The 72-hour rule was not implemented to change Maryland’s established procurement law on responsiveness and allow a contractor to correct inaccurate information in its Form A and Form B submissions. Rather, the rule applies to situations where the contractor has submitted accurate forms with its bid, identifying all of the MBE subcontractors that will satisfy the specific participation goal, only to have one of the subcontractors become unavailable or ineligible. In McLean’s case, its MBE supplier did not become unavailable or ineligible; instead, McLean simply made a mistake in judgment in assuming that 100% of the supplier’s materials could be counted toward the 8% MBE subcontracting goal (when, in fact, only 60% could be counted). Under those circumstances, McLean’s bid was nonresponsive at bid opening and not subject to any subsequent amendment.
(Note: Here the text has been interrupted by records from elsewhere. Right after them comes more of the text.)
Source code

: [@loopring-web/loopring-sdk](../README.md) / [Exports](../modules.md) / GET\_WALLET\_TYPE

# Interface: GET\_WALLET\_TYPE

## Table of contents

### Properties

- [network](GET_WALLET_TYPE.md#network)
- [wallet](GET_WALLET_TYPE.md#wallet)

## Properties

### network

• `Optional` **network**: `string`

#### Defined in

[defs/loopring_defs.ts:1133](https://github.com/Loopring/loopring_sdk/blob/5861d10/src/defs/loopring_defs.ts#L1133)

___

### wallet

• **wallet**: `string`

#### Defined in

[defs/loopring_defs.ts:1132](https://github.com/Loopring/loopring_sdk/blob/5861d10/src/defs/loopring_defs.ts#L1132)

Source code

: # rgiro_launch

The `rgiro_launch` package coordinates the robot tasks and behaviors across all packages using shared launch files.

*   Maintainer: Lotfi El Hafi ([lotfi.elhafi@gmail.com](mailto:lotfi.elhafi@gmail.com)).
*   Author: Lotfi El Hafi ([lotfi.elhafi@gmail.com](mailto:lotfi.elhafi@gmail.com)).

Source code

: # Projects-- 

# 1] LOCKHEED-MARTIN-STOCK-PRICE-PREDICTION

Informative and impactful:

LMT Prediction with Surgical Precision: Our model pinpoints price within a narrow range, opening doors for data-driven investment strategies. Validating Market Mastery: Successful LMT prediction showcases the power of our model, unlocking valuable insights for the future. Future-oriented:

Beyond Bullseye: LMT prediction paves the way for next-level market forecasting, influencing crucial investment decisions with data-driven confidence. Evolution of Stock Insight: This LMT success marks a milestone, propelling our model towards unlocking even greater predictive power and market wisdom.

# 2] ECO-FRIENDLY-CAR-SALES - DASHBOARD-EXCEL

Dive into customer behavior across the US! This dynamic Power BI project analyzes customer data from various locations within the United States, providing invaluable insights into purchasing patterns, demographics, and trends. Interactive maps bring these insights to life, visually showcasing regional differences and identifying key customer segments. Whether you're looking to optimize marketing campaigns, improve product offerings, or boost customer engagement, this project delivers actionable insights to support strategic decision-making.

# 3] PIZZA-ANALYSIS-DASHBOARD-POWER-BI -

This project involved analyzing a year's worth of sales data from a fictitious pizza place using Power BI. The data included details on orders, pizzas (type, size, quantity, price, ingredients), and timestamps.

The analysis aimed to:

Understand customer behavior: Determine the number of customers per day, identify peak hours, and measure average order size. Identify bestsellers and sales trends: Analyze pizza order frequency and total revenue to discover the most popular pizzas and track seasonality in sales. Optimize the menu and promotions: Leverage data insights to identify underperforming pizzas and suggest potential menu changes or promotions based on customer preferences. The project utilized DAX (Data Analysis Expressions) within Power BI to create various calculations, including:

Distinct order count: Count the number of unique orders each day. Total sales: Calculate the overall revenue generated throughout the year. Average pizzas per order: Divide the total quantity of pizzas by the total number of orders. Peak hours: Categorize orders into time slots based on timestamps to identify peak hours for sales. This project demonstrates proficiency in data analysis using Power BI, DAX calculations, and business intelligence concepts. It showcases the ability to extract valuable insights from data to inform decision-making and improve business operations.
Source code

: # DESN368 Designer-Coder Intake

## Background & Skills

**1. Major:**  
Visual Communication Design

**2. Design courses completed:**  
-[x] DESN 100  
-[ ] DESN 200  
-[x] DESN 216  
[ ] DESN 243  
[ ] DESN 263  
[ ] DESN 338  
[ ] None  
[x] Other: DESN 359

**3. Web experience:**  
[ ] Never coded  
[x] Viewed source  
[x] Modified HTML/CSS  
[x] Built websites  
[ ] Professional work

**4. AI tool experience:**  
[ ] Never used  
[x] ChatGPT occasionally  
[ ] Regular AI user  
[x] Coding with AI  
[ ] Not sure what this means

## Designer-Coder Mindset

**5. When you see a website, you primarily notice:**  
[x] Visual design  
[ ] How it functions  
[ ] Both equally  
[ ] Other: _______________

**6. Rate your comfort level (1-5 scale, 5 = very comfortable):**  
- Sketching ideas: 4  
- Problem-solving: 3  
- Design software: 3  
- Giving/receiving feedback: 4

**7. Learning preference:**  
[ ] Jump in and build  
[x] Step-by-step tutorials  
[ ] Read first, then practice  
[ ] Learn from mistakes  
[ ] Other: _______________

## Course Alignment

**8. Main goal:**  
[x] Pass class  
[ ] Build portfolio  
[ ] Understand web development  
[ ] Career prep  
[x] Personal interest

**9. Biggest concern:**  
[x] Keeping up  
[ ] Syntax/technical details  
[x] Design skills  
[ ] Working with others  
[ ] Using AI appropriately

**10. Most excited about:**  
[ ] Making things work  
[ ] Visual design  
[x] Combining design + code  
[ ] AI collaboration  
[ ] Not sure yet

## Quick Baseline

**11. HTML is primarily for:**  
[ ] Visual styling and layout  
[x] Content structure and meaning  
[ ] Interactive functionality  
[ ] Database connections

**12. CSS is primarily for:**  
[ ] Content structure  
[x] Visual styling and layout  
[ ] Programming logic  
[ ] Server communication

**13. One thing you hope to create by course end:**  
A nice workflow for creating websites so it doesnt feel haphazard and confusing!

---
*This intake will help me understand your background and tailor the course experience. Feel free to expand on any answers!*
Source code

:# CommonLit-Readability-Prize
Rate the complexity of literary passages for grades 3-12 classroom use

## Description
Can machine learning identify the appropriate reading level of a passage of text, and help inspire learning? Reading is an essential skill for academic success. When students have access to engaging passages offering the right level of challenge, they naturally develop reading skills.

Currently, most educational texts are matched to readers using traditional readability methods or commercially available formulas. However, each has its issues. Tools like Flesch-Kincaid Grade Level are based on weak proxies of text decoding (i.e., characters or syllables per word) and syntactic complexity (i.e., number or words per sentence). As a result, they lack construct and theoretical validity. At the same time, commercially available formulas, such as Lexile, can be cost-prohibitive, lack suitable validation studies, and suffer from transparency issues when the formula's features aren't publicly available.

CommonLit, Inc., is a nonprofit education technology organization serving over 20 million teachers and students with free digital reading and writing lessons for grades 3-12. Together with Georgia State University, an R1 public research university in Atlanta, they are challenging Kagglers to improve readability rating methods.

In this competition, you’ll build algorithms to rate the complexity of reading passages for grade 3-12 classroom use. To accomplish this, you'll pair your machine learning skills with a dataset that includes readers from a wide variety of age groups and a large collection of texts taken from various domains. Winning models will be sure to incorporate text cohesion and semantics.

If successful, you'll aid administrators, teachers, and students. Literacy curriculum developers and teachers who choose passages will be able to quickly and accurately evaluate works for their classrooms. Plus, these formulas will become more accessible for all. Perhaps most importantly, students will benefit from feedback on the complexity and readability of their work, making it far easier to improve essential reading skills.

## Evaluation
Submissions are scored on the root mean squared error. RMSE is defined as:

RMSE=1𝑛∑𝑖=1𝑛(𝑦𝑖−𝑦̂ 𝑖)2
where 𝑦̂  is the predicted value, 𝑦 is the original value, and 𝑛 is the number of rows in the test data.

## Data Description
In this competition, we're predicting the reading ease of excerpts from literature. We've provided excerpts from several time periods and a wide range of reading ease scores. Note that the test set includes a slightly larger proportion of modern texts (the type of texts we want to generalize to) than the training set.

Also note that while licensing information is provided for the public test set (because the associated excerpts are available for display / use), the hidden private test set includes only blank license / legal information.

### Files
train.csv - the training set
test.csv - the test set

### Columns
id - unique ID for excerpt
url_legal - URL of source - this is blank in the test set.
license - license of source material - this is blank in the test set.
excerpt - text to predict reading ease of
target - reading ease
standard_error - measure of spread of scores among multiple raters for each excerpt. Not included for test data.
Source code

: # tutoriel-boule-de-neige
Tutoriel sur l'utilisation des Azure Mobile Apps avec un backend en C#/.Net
The MPA and GOMA’s suggestion that the 72-hour rule could have permitted McLean to amend its MBE participation schedule is not supported by any Maryland statute or regulation. Nevertheless, a recent decision by the Maryland State Board of Contract Appeals leaves the issue open to debate. In Appeal of Advanced Fire Protection Systems, LLC, MSBCA No. 2868 (2014), Advanced Fire submitted a bid that was $89,709 lower than the next bidder on a maintenance services contract with the Maryland Transit Administration (MTA). The MTA initially announced that it intended to award the contract to Advanced Fire. Shortly thereafter, the MTA reversed course and rejected Advanced Fire’s bid as nonresponsive for failing to meet the 15% disadvantaged business enterprise (DBE) participation goal for the contract. The MTA specifically found that Advanced Fire’s proposed DBE subcontractor was certified in a labor category that did not apply to the contract. Thus, the MTA could not count any percentage of that DBE’s subcontract towards the overall 15% DBE goal for the contract.

When Advanced Fire learned about the MTA’s determination, it initially thought the mistake could be corrected or resolved through discussions with the agency. As a result, Advanced Fire did not immediately file a bid protest. When Advanced Fire finally filed a protest (15 days after its bid was deemed nonresponsive), the MTA rejected the protest for being untimely -- a decision that the Board of Contract Appeals affirmed.

Although the Board of Contract Appeals dismissed Advanced Fire’s appeal on procedural grounds, it stated that it was disappointed it could not address the argument of whether the contractor had a right to correct the alleged error in its DBE submission. With respect to this argument, the Board stated that it “makes no finding here regarding the ability of [Advanced Fire] to revise the contents of its bid after submission.” The Board, however, noted that it was unfortunate that the State would have to pay an extra $89,709 for the contract.

These comments raise questions about whether the Board of Contract Appeals would have discussed the applicability of the 72-hour rule had Advanced Fire’s protest been filed timely. Similar questions resurfaced at the recent Board of Public Works meeting over McLean’s mistaken MBE submission, but remain unanswered. We believe that established procurement law principles in Maryland would prevent a contractor from using the 72-hour rule to fix a mistake in its MBE submissions after bid opening. Nevertheless, stay turned to see if the Board of Contract Appeals or the Maryland Department of Transportation-- the department that oversees the State’s MBE/DBE certification process-- provides any guidance on this issue.

  1. Md. Code Ann., St. Fin. & Proc. § 13-206(a)(1)(i).
  2. Appeal of JPMorgan Electronic Financial Services, Inc., MSBCA No. 2577 (2007).
  3. See, e.g. COMAR (complete through Md. Register Vol. 34, Issue 26, dated Dec. 21, 2007).